Naomi Osaka : c'est OK de ne pas être OK

Plus d'un mois après s'être retirée du tournoi de Roland Garros pour, disait-elle, prendre soin d'elle et préserver sa santé mentale, la tenniswoman japonaise Naomi Osaka sort de son mutisme.

Publié le 2021-07-13 | lenouvelliste.com

Dans une lettre publiée, jeudi 10 juillet, dans le magazine « Time », intitulée « It's OK to not be OK », Naomi Osaka est revenue sur son temps de recul, ses rapports avec la presse, elle qui a refusé de se plier aux exigences du tournoi, de prendre part aux conférences de presse et a émis des propositions pour mieux aménager les athlètes face aux problèmes de santé mentale.

Dans cette publication en couverture du « Time », Naomi Osaka présente la vie comme un voyage. « Au cours de ces semaines passées à me ressourcer auprès des gens que j'aime, mon voyage a pris un tournant inattendu. Ce qui m'a appris deux leçons clés et m'a aidé à grandir », écrit la première joueuse asiatique à devenir numéro un mondiale. « La première est qu'on ne peut jamais plaire à tout le monde. La deuxième m'a l'air plus enrichissante. Il paraît que chacun a déjà eu à faire face au moins une fois dans sa vie aux problèmes de santé mentale ou en connaît une victime. Le nombre de messages que j'ai reçus le confirme », poursuit-elle.
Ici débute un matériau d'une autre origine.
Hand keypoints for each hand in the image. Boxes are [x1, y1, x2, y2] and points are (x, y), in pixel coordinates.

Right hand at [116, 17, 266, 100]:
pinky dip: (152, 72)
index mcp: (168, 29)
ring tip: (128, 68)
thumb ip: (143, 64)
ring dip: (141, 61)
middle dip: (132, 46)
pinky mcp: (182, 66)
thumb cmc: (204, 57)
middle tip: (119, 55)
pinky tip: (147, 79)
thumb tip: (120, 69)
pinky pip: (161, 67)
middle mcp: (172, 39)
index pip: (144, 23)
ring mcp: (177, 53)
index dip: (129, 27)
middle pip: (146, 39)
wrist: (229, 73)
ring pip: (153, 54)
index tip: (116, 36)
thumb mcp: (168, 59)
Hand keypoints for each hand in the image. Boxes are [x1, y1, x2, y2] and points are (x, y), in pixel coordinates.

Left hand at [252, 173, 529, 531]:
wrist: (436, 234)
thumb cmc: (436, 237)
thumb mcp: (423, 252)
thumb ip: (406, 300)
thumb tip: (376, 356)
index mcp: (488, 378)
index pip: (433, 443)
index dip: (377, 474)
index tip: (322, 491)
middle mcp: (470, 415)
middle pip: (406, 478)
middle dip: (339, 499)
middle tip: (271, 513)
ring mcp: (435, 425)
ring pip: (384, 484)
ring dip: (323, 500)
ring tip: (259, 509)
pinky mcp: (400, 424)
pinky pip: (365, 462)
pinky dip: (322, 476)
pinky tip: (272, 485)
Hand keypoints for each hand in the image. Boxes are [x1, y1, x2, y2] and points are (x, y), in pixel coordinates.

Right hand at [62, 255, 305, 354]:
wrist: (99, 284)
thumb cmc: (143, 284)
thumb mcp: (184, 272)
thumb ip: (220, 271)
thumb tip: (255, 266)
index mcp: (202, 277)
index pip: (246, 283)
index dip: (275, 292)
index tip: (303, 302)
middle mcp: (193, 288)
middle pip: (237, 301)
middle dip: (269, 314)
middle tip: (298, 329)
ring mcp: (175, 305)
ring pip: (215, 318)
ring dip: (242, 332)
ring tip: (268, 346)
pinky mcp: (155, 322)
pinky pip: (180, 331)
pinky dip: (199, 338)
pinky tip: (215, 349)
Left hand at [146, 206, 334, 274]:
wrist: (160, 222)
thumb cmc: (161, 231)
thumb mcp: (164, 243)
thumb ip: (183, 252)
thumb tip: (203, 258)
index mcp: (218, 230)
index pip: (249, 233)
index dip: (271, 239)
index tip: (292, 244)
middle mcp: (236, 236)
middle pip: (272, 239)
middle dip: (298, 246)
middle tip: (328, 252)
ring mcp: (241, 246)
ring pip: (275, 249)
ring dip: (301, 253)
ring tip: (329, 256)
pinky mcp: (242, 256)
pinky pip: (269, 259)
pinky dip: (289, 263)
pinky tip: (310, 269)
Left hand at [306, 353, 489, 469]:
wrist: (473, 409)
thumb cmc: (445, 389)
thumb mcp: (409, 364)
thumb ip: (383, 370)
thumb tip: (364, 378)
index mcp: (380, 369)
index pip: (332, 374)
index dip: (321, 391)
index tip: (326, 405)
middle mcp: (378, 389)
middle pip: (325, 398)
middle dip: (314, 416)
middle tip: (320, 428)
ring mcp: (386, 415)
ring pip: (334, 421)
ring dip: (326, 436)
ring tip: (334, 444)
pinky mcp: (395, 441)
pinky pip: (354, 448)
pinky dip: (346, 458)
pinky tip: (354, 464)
Naomi Osaka en a profité pour faire le point sur ses rapports avec la presse, alors qu'elle a refusé de se placer en face d'elle, avant de se retirer des Internationaux de France face à l'insistance des organisateurs du tournoi en ce sens. « Mon problème n'a jamais été la presse, mais plutôt le format traditionnel des conférences de presse. Je le redis : j'adore la presse. Cependant, je n'aime pas toutes les conférences de presse », précise la Japonaise de père haïtien.

« J'ai toujours eu de bons rapports avec les médias et je me suis donnée à fond à chaque entrevue. Quand je considère des stars plus anciennes que moi sur le circuit, comme Novak, Roger, Rafa, Serena, j'estime que j'ai accordé beaucoup plus de temps à la presse que n'importe quel autre joueur sur les dernières années. Je leur ai toujours parlé en restant vraie et cordiale. Je n'ai pas de formation concernant les médias, mais je crois que la dépendance et le respect entre les athlètes et la presse doivent être réciproques », lit-on sous la plume de Naomi Osaka.
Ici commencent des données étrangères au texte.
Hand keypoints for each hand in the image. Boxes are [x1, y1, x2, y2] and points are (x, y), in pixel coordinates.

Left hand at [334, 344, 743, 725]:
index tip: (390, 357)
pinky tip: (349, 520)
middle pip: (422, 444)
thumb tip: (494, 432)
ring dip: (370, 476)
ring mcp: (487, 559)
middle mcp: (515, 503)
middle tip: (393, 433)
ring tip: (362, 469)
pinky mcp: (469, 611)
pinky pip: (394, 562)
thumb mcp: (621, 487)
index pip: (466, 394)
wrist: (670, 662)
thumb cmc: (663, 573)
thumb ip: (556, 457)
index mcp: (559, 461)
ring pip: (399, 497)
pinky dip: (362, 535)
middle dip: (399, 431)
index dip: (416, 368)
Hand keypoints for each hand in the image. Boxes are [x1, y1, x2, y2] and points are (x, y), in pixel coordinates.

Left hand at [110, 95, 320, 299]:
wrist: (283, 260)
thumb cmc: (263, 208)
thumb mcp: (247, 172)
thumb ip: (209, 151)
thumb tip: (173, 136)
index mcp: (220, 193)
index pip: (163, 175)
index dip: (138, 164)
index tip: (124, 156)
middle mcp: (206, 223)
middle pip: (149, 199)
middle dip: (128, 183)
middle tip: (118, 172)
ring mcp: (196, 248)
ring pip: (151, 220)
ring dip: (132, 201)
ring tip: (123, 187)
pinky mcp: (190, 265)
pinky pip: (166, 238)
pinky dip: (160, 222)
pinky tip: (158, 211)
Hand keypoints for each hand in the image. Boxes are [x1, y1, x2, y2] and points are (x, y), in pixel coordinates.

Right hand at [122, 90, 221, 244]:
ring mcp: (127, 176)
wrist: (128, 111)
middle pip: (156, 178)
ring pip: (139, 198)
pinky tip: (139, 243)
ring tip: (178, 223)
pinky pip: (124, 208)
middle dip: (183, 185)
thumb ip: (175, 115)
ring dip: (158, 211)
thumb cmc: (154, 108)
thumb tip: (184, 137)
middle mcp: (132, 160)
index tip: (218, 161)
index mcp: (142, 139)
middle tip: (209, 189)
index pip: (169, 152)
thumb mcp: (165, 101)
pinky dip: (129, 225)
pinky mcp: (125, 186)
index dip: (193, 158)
La meilleure athlète féminine aux ESPY Awards 2021 n'y va pas par quatre chemins quand il s'agit d'évaluer le format des conférences de presse. « Le format des conférences de presse est révolu et doit être mis à jour. Je pense qu'on peut le rendre meilleur, plus intéressant et plus amusant pour les deux côtés. Laissons tomber la formule entre sujet et objet pour aller vers des conférences de presse entre pairs, d'égal à égal », prescrit-elle.

Les athlètes sont des humains, rappelle Naomi Osaka qui se questionne sur son métier, sa condition sportive professionnelle dans sa lettre. « Dans un autre champ de travail, tu serais pardonné de prendre de temps en temps un jour pour toi, une fois que ça ne devienne pas une habitude. Tu n'aurais pas été forcé à divulguer tes symptômes. Ce qui a été mon cas parce que le tournoi et la presse n'avaient pas cru en moi. Ce qui m'a mise sous forte pression. Je ne souhaite cela à personne. Je ne souhaiterais pas non plus que mon dossier médical soit scruté de la sorte une autre fois. J'espère donc que des mesures seront prises pour protéger les athlètes, notamment les plus vulnérables et que la presse me laissera un peu de vie privée à notre prochaine rencontre », lit-on dans les colonnes du Time où Naomi Osaka préconise de permettre aux athlètes de prendre parfois une pause mentale par rapport aux interrogatoires des médias sans être sanctionnés. Elle suggère des congés maladie annuels sans avoir à dévoiler ses raisons personnelles.

De retour en grande pompe, Naomi Osaka remercie aussi ceux qui l'ont supportée. Elle a une pensée spéciale notamment pour sa famille et ses amis, « les relations les plus importantes », ajoute-t-elle, avant un coucou au public pour « leurs mots gentils » et à des personnalités dont des athlètes : Michelle Obama, Michael Phelps, Steph Curry, Novak Djokovic, Meghan Markle.

Naomi Osaka en a profité pour annoncer sa participation aux JO qui se tiennent du 23 juillet au 8 août à Tokyo, dans son pays, le Japon. « Je ne pouvais pas être plus excitée de jouer à Tokyo. Les JO en eux-mêmes sont spéciaux, mais avoir l'opportunité de jouer en présence des fans japonais est un rêve qui se matérialise. J'espère les rendre fiers », fait-elle savoir.